● **Task prompt**
For the records below, say how many lines contain the string "knee". Give no other text.

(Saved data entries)
====

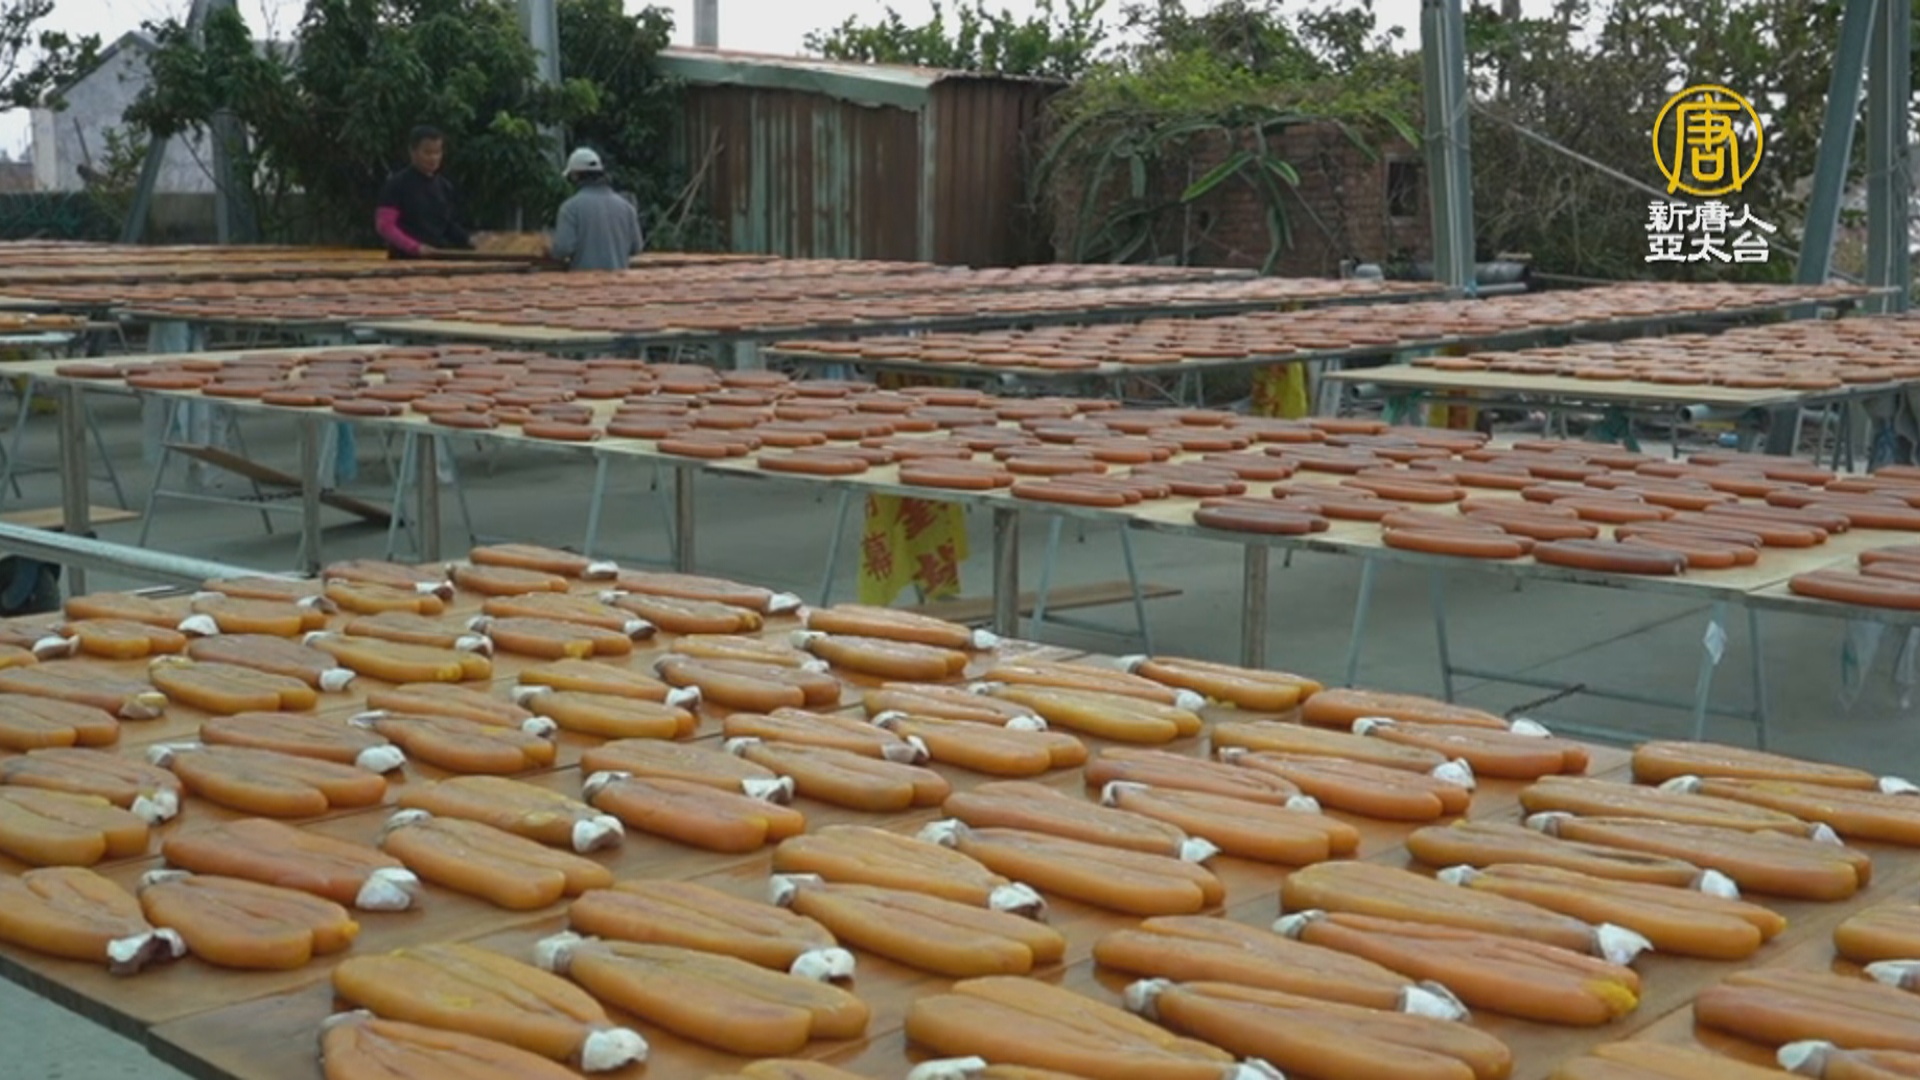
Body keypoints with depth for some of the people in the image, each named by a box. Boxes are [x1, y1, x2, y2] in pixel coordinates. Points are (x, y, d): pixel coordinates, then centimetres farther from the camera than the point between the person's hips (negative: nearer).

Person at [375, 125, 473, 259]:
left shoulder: (445, 187, 13)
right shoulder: (397, 184, -5)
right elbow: (385, 225, -11)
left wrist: (469, 240, -2)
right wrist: (415, 247, -23)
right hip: (407, 260, -6)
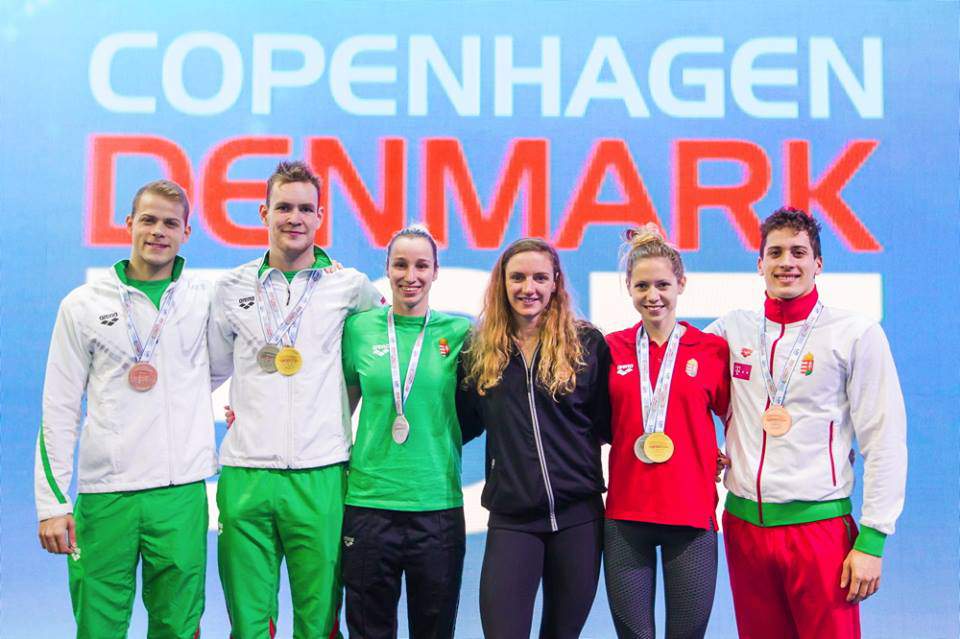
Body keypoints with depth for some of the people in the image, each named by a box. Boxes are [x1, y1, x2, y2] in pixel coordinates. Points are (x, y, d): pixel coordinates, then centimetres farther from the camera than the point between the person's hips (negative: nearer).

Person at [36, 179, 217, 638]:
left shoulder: (205, 300, 7)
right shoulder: (83, 305, 4)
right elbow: (59, 410, 4)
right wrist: (52, 503, -2)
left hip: (182, 492, 1)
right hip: (105, 495, 0)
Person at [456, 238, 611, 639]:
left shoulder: (587, 343, 1)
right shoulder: (480, 349, 4)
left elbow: (607, 422, 5)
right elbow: (463, 424, 11)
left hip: (578, 513, 0)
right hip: (511, 518, 0)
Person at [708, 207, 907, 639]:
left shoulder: (857, 334, -3)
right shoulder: (733, 328, 6)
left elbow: (884, 444, -5)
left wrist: (872, 540, -8)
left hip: (820, 525, -3)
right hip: (743, 523, 4)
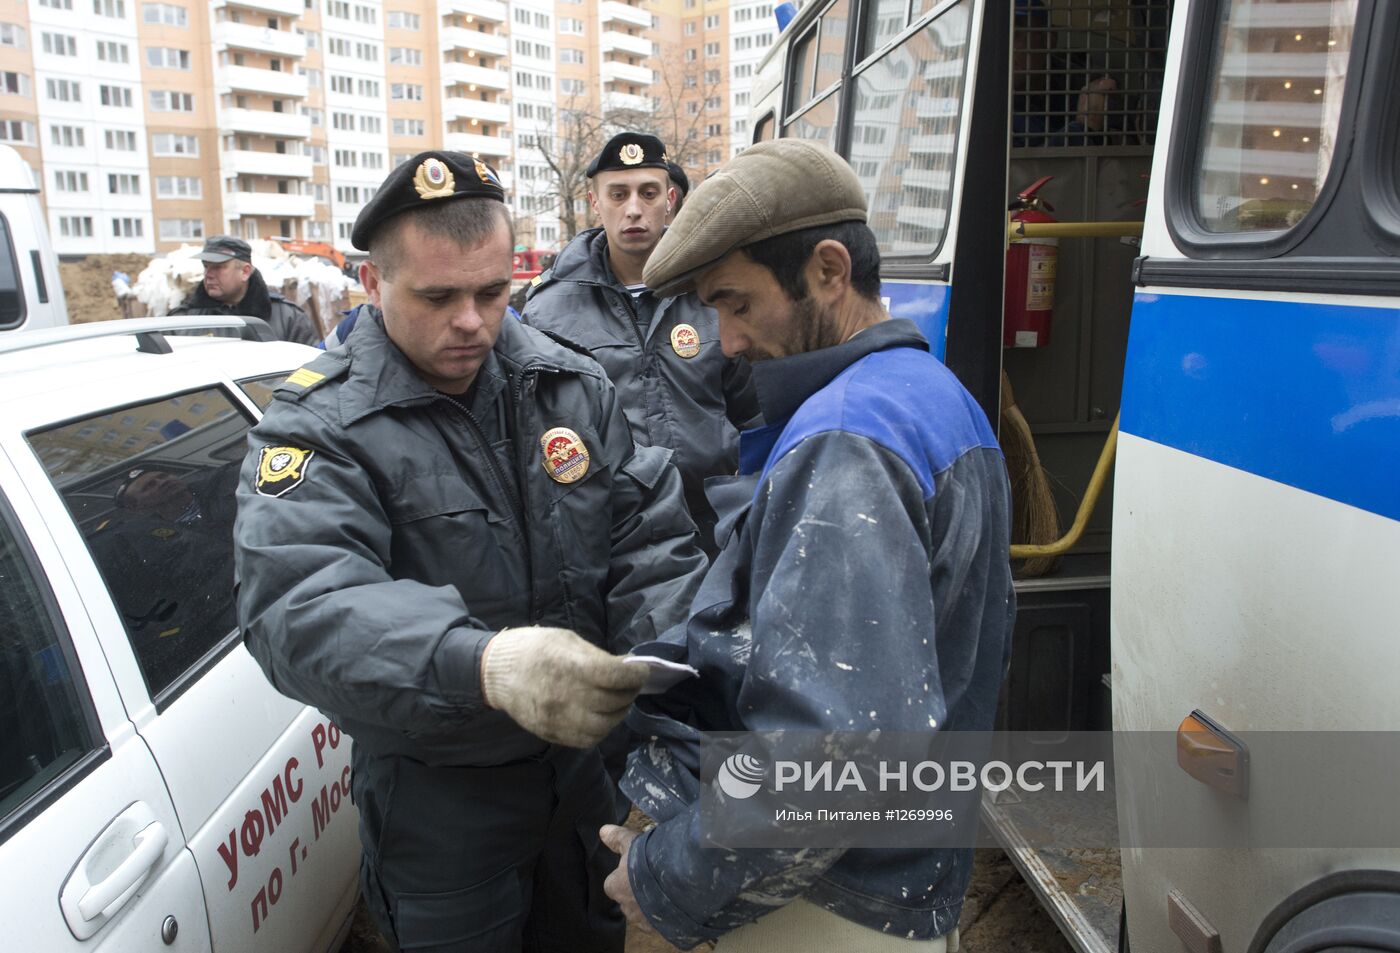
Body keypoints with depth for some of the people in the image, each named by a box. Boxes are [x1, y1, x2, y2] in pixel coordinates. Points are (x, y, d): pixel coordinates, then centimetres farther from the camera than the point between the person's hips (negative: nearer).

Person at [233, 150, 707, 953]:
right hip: (438, 794, -4)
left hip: (591, 757, 5)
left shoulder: (574, 386, -2)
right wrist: (484, 664, -51)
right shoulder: (320, 428, -17)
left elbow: (652, 535, -4)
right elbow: (301, 608, -32)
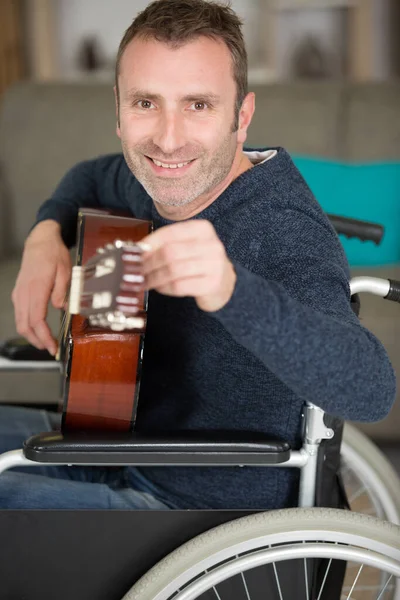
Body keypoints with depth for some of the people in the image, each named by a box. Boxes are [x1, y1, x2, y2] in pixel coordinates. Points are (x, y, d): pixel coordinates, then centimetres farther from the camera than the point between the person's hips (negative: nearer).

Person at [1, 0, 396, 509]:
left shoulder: (283, 230, -30)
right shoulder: (169, 182, -6)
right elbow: (90, 178, 20)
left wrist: (230, 289, -64)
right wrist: (46, 235, -1)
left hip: (205, 501, -8)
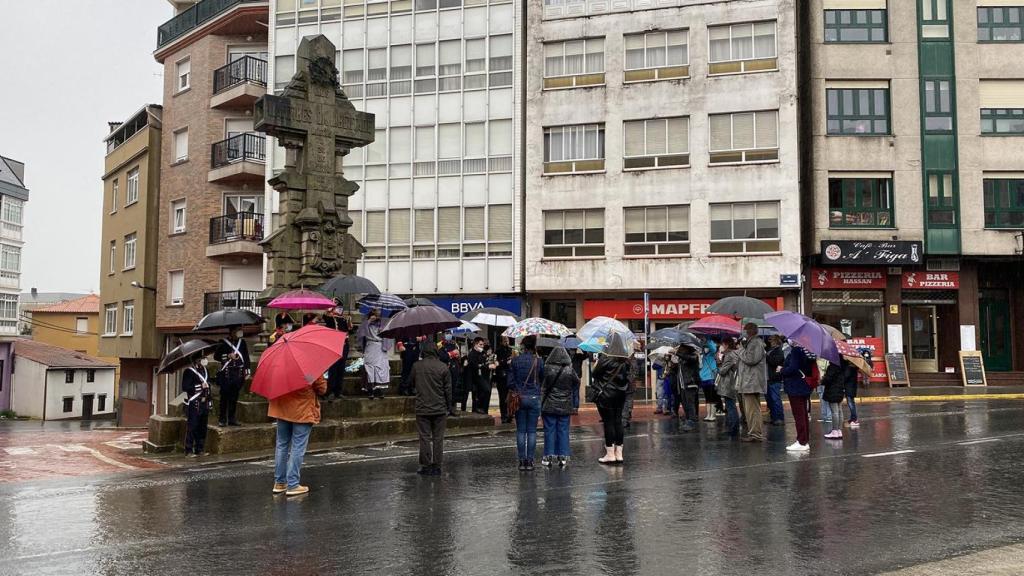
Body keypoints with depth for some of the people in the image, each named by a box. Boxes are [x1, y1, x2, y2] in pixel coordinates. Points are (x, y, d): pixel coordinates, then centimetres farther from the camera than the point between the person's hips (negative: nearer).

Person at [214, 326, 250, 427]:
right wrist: (228, 356, -10)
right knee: (224, 397, -2)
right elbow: (216, 356, 2)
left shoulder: (242, 342, 10)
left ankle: (231, 419, 15)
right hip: (226, 375, -3)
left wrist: (246, 370, 6)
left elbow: (246, 357, 14)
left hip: (238, 374, 4)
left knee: (234, 398, 8)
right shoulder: (223, 343, 0)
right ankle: (222, 419, 5)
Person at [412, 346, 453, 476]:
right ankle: (436, 466, 9)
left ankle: (426, 466, 5)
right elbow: (448, 389, -2)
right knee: (438, 438, 7)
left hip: (422, 409, 0)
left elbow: (411, 384, 13)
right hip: (440, 409, 0)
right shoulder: (443, 367, -5)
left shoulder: (416, 366, -2)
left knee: (425, 438, 4)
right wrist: (449, 407, 6)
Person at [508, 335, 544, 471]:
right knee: (532, 431, 3)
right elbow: (543, 378, 8)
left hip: (519, 398, 1)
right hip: (534, 398, 0)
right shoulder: (538, 361, -5)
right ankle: (530, 461, 3)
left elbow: (510, 381, -1)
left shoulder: (515, 360, -3)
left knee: (520, 430, 6)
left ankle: (522, 461, 6)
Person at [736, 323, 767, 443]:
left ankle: (756, 434, -10)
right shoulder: (750, 343, 23)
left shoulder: (756, 343, -10)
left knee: (752, 409, -11)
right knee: (749, 410, 14)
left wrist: (741, 349, -10)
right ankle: (752, 432, 20)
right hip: (747, 383, 11)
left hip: (752, 383, -11)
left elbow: (750, 359, -22)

====

● **Reply to the task**
8